Marc30, je ne pense pas que de Gaulle se soit trompé à court terme, quand bien même considérerait-on qu’il avait raison à long terme.
Sur l’Europe, il a essayé de construire une Europe européenne telle que vue par les français souverainistes, c’est-à-dire l’Europe levier d’Archimède de la puissance et des intérêts français. Il n’avait pas d’illusion sur l’importance des obstacles et les risques élevés d’échec.
Un extrait de Peyrefitte qui ne souffre pas d’ambiguité :
http://www.comite-valmy.org/spip.php?article1899Il a tenté avec le plan Fouchet et le traité de l’Elysée. Il a échoué tout simplement parce qu’en face, il n’y avait pas de partenaire pour accepter de s’engager dans les visions françaises mais il n’y avait pas d’alternative.
L’Allemagne était atlantiste et avait toutes les raisons d’être atlantiste. Elle avait besoin du parapluie américain. Elle avait été reconstituée comme Etat sur initiative et volonté américaine. Elle était une colonie économique américaine. Sa classe dirigeante, politique et économique, était largement atlantiste. L’affaire du préambule rajouté par le Bundestag lors de la ratification du traité de l’Elysée en est la signature éclatante et définitive.
On préfère toujours un protecteur plus puissant et éloigné qu’un protecteur voisin et moins puissant. Les moyens et petits pays européens sont dans la même logique. La superpuissance distante les protège des appétits de la puissance voisine. L’Italie, la Belgique, les Pays-Bas et le Luxembourg étaient atlantistes également. Voilà tout.

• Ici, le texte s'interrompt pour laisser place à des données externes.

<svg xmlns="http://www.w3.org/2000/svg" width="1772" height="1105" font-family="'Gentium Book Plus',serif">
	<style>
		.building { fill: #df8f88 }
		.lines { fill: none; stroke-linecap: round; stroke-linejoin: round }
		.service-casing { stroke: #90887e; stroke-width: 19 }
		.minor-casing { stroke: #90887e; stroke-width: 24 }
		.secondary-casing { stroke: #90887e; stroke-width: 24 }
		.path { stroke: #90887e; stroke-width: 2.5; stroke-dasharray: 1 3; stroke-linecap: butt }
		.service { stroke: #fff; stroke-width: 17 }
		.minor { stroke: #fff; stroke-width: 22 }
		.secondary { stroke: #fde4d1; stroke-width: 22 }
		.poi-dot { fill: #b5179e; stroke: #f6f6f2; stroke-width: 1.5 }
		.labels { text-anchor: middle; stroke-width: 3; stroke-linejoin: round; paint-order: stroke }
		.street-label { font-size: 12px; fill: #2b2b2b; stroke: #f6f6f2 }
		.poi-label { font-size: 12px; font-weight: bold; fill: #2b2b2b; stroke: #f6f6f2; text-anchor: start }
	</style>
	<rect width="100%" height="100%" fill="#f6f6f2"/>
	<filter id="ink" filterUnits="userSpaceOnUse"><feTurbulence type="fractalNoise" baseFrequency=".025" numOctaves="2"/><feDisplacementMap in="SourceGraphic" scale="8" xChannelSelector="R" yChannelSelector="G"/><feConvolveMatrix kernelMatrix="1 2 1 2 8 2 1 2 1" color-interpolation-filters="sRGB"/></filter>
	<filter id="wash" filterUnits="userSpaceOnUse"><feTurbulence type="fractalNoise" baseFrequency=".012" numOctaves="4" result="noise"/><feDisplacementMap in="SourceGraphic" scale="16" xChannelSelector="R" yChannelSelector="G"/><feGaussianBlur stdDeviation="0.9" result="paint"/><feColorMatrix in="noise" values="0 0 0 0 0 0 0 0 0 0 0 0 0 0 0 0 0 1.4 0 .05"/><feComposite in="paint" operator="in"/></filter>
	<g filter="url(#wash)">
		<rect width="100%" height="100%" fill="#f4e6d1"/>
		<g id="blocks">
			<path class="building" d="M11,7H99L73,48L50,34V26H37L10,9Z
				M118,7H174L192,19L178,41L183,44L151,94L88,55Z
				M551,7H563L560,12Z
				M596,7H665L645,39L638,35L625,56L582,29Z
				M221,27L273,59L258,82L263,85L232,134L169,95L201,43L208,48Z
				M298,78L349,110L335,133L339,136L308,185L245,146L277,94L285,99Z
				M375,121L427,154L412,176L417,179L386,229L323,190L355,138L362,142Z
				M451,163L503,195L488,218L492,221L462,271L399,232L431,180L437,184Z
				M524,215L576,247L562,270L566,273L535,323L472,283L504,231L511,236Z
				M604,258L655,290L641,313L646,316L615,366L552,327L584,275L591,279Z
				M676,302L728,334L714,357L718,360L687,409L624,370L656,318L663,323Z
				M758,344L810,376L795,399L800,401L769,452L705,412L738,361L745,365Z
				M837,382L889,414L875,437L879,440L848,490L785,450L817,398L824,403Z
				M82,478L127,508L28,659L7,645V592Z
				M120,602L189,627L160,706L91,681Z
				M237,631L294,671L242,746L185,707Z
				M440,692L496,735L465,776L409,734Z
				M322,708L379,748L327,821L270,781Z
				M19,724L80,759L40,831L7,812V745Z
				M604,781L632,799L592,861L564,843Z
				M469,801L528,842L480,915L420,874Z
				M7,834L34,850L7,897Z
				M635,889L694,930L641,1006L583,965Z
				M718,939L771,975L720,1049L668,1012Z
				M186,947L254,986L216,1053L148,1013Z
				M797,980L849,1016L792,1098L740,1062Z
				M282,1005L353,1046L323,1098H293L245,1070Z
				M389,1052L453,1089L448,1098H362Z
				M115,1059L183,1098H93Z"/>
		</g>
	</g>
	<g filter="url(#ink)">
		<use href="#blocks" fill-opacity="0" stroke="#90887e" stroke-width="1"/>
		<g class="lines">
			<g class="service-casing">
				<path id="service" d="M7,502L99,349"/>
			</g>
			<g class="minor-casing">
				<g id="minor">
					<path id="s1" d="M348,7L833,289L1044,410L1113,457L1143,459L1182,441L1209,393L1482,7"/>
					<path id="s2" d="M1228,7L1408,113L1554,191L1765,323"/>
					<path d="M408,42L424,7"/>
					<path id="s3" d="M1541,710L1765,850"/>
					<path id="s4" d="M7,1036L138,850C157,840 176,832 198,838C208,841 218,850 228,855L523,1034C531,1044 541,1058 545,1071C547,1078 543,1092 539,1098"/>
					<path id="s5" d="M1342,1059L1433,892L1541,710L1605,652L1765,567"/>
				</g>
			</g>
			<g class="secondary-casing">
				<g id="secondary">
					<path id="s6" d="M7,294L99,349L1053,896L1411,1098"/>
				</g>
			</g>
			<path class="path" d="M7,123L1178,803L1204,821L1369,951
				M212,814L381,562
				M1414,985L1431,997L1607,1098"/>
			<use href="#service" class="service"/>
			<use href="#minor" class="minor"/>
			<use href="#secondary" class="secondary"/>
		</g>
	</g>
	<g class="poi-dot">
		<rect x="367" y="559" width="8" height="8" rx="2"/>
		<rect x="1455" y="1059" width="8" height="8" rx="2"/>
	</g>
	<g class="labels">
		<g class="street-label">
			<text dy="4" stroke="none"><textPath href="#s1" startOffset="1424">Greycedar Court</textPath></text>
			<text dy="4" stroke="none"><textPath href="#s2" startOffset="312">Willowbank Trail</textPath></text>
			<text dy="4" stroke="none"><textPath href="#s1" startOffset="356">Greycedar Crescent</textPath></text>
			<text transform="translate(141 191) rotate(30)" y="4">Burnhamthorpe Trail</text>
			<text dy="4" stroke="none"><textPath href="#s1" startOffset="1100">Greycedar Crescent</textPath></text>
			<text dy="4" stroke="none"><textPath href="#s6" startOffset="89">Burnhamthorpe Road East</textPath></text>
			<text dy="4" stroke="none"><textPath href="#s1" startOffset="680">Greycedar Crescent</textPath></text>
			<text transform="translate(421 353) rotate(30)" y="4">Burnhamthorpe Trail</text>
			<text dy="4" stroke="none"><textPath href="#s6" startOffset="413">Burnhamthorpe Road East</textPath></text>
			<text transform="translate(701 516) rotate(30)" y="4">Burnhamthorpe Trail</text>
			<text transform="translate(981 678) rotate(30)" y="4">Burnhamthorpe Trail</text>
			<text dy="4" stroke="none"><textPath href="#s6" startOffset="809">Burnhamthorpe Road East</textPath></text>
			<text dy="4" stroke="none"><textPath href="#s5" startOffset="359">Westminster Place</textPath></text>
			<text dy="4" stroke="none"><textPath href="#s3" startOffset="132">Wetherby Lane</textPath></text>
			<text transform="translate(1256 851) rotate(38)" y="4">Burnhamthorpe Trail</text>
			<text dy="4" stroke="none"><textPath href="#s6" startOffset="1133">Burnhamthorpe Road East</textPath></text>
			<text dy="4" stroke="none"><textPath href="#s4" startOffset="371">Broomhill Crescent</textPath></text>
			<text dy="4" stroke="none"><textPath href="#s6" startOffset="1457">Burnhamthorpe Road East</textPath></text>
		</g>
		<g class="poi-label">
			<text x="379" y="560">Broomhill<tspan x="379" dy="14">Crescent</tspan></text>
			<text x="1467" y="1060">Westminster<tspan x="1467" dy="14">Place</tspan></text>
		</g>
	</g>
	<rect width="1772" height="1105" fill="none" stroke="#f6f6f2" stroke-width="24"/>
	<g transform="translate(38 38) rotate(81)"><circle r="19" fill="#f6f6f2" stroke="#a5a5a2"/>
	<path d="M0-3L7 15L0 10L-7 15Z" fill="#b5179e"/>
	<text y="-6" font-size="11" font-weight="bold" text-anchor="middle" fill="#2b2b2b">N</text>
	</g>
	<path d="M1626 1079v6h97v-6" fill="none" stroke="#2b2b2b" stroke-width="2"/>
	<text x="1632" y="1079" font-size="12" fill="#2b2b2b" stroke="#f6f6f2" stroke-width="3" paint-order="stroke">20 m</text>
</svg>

Fallait-il pour autant ne rien faire et juste patienter et, en attendant l’hypothétique moment où d’autres se rallieraient à ses vues ? A mon avis, non. Le rôle des dirigeants est d’œuvrer à provoquer et si possible à hâter les évolutions qu’ils estiment dans leur intérêt.
Sur l’Angleterre, je suis évidemment d’accord avec le point de vue selon lequel il ne fallait pas les laisser entrer.

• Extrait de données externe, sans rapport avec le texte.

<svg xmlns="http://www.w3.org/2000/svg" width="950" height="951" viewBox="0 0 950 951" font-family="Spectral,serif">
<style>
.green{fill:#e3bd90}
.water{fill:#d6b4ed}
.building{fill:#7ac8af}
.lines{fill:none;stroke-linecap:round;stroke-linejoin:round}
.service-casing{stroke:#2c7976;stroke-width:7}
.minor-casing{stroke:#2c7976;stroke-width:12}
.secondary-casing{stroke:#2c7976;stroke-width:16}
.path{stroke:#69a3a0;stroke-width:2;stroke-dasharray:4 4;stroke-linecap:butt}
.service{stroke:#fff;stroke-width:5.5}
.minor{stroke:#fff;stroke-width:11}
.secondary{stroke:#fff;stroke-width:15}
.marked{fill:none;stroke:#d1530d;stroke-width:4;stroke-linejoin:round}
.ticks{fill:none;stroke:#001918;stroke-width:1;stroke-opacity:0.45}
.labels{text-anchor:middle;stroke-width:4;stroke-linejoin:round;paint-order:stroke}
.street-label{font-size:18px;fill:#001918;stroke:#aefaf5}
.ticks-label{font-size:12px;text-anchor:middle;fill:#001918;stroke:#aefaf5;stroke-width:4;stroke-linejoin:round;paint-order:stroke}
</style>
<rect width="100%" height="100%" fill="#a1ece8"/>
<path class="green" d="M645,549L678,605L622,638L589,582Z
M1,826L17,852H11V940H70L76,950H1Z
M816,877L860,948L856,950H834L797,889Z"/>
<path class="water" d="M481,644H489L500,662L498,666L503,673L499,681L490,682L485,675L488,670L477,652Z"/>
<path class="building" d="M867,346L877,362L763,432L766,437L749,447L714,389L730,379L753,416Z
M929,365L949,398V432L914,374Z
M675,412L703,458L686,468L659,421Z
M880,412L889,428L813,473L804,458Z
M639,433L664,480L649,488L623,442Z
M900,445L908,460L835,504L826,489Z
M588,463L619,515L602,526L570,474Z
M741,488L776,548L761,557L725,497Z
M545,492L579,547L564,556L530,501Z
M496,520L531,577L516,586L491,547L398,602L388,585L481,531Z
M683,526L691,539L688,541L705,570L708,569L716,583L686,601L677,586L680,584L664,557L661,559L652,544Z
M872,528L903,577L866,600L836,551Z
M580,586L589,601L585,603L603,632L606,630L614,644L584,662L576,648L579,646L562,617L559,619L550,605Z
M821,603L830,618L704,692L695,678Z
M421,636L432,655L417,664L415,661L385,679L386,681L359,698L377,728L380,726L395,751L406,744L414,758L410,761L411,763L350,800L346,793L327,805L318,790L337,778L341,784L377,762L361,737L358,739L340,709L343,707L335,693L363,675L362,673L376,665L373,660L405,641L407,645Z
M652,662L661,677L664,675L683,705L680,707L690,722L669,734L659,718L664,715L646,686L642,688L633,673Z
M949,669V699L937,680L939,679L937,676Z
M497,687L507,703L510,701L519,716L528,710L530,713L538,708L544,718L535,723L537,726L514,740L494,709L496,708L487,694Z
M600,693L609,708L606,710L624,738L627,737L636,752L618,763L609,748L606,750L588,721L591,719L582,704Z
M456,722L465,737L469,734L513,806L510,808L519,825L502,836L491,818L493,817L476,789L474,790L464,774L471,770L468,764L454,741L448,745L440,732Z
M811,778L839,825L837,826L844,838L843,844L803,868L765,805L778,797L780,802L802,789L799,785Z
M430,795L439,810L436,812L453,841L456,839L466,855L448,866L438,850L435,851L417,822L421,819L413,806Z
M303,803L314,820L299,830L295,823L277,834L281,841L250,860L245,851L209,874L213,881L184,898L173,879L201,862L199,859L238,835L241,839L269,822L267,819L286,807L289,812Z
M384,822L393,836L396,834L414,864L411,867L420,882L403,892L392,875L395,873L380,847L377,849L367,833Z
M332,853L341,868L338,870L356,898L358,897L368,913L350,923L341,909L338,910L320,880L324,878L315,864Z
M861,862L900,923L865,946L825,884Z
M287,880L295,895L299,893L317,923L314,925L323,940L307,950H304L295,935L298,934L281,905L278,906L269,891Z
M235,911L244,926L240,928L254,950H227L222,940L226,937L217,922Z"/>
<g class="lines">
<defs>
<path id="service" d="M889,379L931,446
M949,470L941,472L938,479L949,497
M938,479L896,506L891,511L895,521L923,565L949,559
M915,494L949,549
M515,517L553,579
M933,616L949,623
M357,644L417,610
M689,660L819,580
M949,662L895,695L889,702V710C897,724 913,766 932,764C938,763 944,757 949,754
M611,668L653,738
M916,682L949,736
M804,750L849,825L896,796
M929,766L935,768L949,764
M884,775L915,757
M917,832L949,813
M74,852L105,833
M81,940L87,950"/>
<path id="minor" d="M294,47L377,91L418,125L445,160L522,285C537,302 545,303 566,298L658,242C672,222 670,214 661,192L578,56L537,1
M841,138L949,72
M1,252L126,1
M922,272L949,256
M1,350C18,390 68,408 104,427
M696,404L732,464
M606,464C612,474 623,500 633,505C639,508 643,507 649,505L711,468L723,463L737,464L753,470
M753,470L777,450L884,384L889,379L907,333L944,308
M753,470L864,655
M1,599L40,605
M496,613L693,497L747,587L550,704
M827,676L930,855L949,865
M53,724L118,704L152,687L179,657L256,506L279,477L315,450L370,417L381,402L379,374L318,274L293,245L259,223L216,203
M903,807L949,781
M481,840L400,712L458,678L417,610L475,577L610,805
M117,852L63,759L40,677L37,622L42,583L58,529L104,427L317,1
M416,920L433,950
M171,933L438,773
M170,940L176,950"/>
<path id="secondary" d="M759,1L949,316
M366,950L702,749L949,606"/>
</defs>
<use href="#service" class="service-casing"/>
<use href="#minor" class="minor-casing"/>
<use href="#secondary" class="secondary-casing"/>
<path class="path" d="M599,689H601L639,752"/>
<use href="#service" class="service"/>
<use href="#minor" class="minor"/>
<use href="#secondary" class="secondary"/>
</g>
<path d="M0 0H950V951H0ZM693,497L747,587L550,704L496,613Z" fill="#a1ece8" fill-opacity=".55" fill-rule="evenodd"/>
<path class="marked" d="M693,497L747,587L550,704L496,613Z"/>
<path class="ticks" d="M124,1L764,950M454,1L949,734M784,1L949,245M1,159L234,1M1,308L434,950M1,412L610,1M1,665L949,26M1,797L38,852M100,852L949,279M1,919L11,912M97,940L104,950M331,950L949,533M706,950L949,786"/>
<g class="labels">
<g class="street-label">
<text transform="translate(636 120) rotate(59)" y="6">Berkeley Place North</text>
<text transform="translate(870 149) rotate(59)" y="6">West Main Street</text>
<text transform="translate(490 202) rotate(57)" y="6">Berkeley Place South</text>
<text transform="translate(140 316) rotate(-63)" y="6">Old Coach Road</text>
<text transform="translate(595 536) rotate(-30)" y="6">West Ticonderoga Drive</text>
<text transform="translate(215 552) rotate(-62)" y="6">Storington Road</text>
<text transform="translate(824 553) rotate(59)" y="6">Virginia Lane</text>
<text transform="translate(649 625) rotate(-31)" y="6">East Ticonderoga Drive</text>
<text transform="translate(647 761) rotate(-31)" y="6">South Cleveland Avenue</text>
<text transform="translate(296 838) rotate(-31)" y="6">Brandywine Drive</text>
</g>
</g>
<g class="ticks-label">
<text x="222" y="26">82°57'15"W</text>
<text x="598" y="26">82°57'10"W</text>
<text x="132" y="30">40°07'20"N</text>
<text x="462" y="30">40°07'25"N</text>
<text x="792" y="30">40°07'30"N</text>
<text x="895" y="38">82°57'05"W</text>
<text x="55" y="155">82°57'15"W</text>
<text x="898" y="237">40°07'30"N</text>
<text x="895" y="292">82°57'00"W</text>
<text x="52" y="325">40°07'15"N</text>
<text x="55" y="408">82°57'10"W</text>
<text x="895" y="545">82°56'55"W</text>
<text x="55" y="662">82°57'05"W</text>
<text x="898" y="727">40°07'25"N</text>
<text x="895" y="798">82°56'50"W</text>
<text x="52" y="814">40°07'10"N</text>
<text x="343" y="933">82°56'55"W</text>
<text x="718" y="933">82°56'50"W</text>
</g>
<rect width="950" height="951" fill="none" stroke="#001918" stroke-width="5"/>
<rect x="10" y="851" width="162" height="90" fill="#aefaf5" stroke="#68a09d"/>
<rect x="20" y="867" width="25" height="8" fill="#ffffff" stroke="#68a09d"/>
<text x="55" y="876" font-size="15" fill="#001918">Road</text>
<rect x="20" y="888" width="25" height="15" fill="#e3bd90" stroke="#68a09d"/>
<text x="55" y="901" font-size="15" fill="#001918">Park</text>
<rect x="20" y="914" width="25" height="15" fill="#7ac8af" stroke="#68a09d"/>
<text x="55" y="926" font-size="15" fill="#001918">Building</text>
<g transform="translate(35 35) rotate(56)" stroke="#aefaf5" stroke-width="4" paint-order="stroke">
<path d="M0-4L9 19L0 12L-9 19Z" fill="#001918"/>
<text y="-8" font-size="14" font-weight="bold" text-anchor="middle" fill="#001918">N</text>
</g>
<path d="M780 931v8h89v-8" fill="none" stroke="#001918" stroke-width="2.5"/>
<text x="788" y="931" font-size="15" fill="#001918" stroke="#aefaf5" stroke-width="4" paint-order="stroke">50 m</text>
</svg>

Le problème c’est que les 5 autres la voulaient très fortement à la roue. L’Allemagne se montrait certes conciliatrice sur la forme au plan politique et prenait soin de ne pas mettre la pression sur la France, mais l’industrie allemande poussait très fortement à la roue.
Et il y a aussi le fait que du point de vue des souverainistes gaullistes alors au pouvoir, l’Allemagne leur échappe dans la seconde moitié des années 1960, voire dès 1963. Ce sont aussi eux qui poussent à réviser la position de la France vis-à-vis de l’entrée du Royaume-Uni dans le marché commun. Pour eux, l’adhésion britannique permettrait à la France de trouver des appuis pour juguler une Allemagne qui échappe de plus en plus à l’influence française et qui prend des initiatives sans la France, initiatives éveillant la crainte de la France. Et elle ne serait pas illogique alors que de Gaulle et Debré souhaitent éviter que la structure CEE prenne plus d’importance, focalisés qu’ils sont sur les objectifs politiques de fond plus que sur la construction de « machins ».
http://books.openedition.org/iheid/1091?lang=frEt enfin, Jérôme, je ne vois pas en quoi de Gaulle est foncièrement responsable de l'échec d'un projet d'Europe fédérale. Les fédéralistes ont exercé le pouvoir pendant 30 ans de 1974 à 2005 (depuis aussi d'ailleurs, mais entre temps il y a eu l'expression cinglante du suffrage universel sur le projet de traité dit "constitutionnel" européen), gauche et droite confondues. Ils ont fait l'Acte unique. Ils ont fait le traité de Maastricht, le traité d'Amsterdam, l'euro, le traité de Nice et le traité de Lisbonne. Et pourtant ça n'avance pas parce qu'il n'y a pas d'adhésion politique majoritaire parmi les souverains que sont les peuples. Les pays riches européens se gargarisent parfois du mot de fédéralisme mais rejettent viscéralement l'idée de payer pour des partenaires aux niveaux de vie et de compétitivité très différent. C'est pourtant sur cela que se fonde un fédéralisme. Sinon ce n'est pas du fédéralisme.